Certamente que a meditação não era coisa estranha aos autores das Escrituras.

“Saíra Isaque a meditar no campo, ao cair da tarde” (Gênesis 24.63).

“No meu leito, quando de ti me recordo, e em ti medito, durante a vigília da noite” (Salmo 63.6).

Essas eram pessoas chegadas ao coração de Deus. Deus lhes falava, não porque elas tivessem capacidades especiais, mas porque estavam dispostas a ouvir. Os Salmos, praticamente, cantam das meditações do povo de Deus sobre a lei do Senhor: “Os meus olhos antecipam as vigílias noturnas, para que eu medite nas tuas palavras” (Salmo 119.148). O salmo introdutório do Saltério inteiro chama o povo todo a imitar o homem “bem-aventurado”, cujo “prazer está na lei do Senhor, e na sua lei medita de dia e de noite” (Salmo 1.2).

Os escritores cristãos através dos séculos têm falado de um modo de ouvir a Deus, de comunicar-se com o Criador do céu e da terra, de experimentar o Amado Eterno do mundo. Pensadores tão excelentes como Agostinho, Francisco de Assis, François Fénelon, Madame Guyon, Bernardo de Clairvaux, Francisco de Sales, Juliana de Norwich, Irmão Lawrence, George Fox, John Woolman, Evelyn Underhill, Thomas Merton, Frank Laubach, Thomas Kelly e muitos outros falam deste caminho mais excelente.

A Bíblia diz que João, ao receber sua visão apocalíptica (Apocalipse 1.10), encontrava-se “em espírito, no dia do Senhor”. Dar-se-ia o caso de João ser treinado numa forma de ouvir e ver, da qual nos temos esquecido?

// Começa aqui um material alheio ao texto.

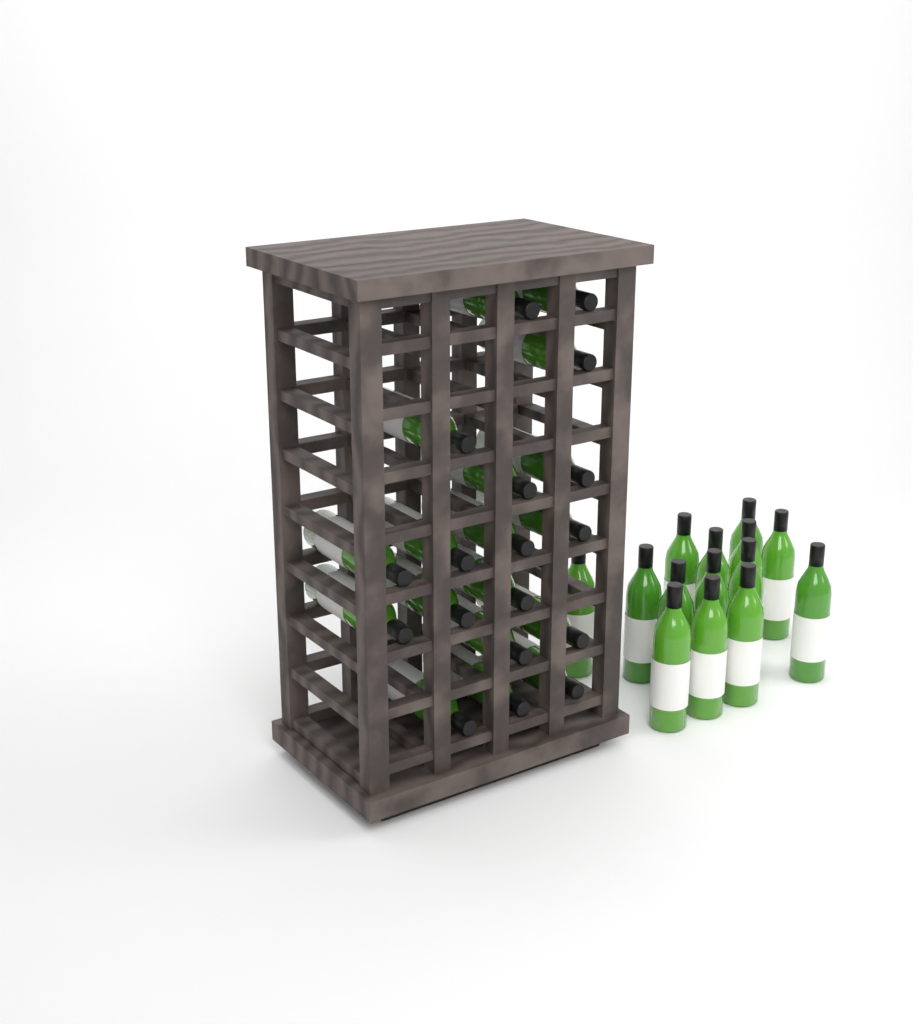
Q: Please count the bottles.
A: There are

R. D. Laing escreve: “Vivemos em um mundo secular. ... Há uma profecia no livro de Amós, de um época futura e que haverá fome na terra, 'não de pão, nem sede de água, mas de ouvir as palavras do Senhor'. Esse tempo chegou. É a época presente.”

Tenhamos a coragem de unir-nos à tradição bíblica e uma vez mais aprender a antiga (não obstante contemporânea) arte da meditação. Que nos juntemos ao salmista e declaremos: “Eu, porém, meditarei nos teus preceitos” (Salmos 119.78).

Há, também, os que acham que a idéia cristã da meditação é sinônima do conceito de meditação centrada na religião Oriental. Em realidade, trata-se de mundos separados. A meditação Oriental é uma tentativa para esvaziar a mente; a meditação cristã é uma tentativa para esvaziar a mente a fim de enchê-la. As duas idéias são radicalmente diferentes

Todas as formas orientais de meditação acentuam a necessidade de afastamento do mundo. Há ênfase sobre perder a personalidade e a individualidade e fundir-se com a Mente Cósmica. Há um anseio por libertarse dos fardos e sofrimentos desta vida e ver-se colhido na felicidade que não requer esforço, suspensa, do Nirvana. A identidade pessoal perde-se numa fusão de consciência cósmica. A separação, o desligamento, é a meta final da religião Oriental. É um escape da roda miserável da existência. Não há Deus ao qual ligar-se ou de quem ouvir.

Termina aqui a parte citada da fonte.